Olympics-Athletics-Danekova 'shocked' at positive test

(Updates with confirmation from Bulgaria Olympic Committee) By Angel Krasimirov SOFIA, Aug 12 (Reuters) - Bulgarian runner Silvia Danekova has denied taking performance enhancing drugs and said she was shocked at testing positive for the banned blood booster erythropoietin (EPO) a few days after her arrival in Brazil for the Rio Olympics. The 33-year-old, who was due to compete in the women's 3000m steeplechase on Monday, has been suspended after failing an out-of-competition test on Aug. 1, the Bulgarian Olympic Committee (BOC) said in a statement.. The B sample had also tested positive, the BOC said. Danekova said the only logical explanation she could give for the positive test was that the substance came from a contaminated food supplement.

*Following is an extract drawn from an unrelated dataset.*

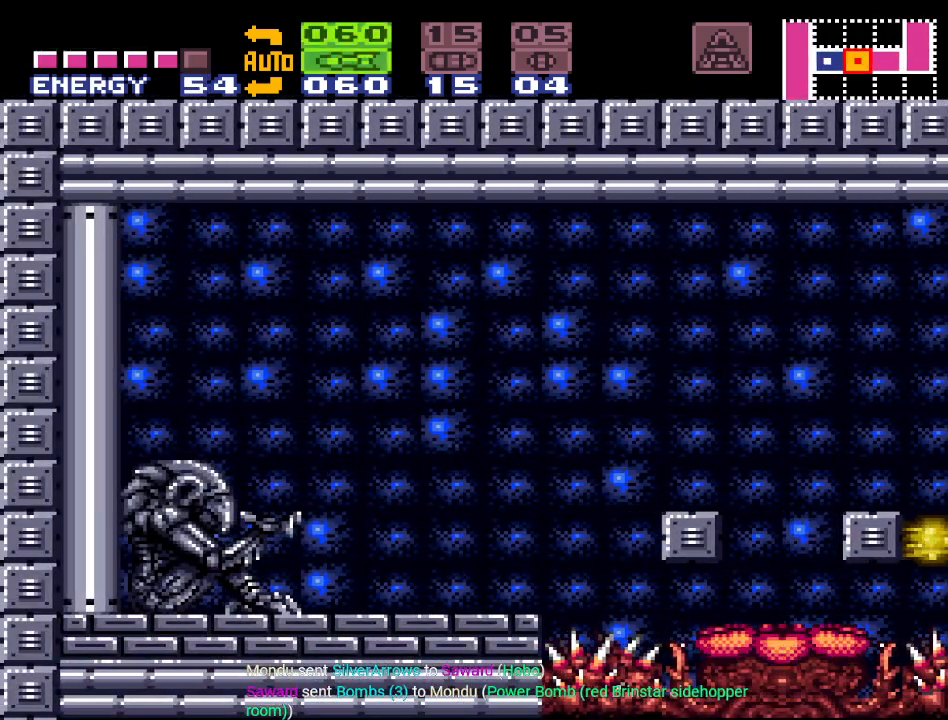
{"buttons": [], "events": [[66, "SELECT", "up"], [116, "SELECT", "down"], [216, "SELECT", "up"], [283, "DPAD_LEFT", "up"], [283, "SELECT", "down"], [367, "SELECT", "up"], [400, "DPAD_DOWN", "down"], [467, "DPAD_DOWN", "up"]]}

EPO, which increases the number of red blood cells, has been used mostly by endurance athletes such as middle and long-distance runners and cyclists. "I've been tested four times after entering the Olympic Village," Danekova, who faces a four-year ban if found guilty, told Bulgarian television on Friday. "(Results) of the three of the samples were negative. It's an incredibly big shock." Danekova, who failed to get beyond the heats in the steeplechase at the 2012 London Olympics, said: "I don't feel guilty. I cannot tell you how humiliated I feel. "I feel robbed emotionally," she said. "But we're coming from the east (eastern Europe), we're too close to Russia ..." Virtually all of Russia's track and field team have been excluded from the Rio Games following revelations of state-backed doping. Bulgaria's Sports Ministry said it condemned the taking of banned substances. "Ministry of Youth and Sports strongly condemns the behaviour of the athlete Silvia Danekova, implicated in the use of prohibited substances during the Olympic Games in Rio de Janeiro," the ministry said in a statement. "It is unacceptable to destroy Bulgaria's image and put a stain on the entire Bulgarian sport in such way." Bulgarian athletics has been marred by doping over the years. Sprinters Tezdzhan Naimova and Inna Eftimova, middle-distance runners Daniela Yordanova, Vanya Stambolova and Teodora Kolarova, high jumper Venelina Veneva and hammer thrower Andrian Andreev have all tested positive in the past decade. The country's weightlifting team were banned from Rio for repeated doping offences. (Editing by Peter Rutherford and Alison Williams)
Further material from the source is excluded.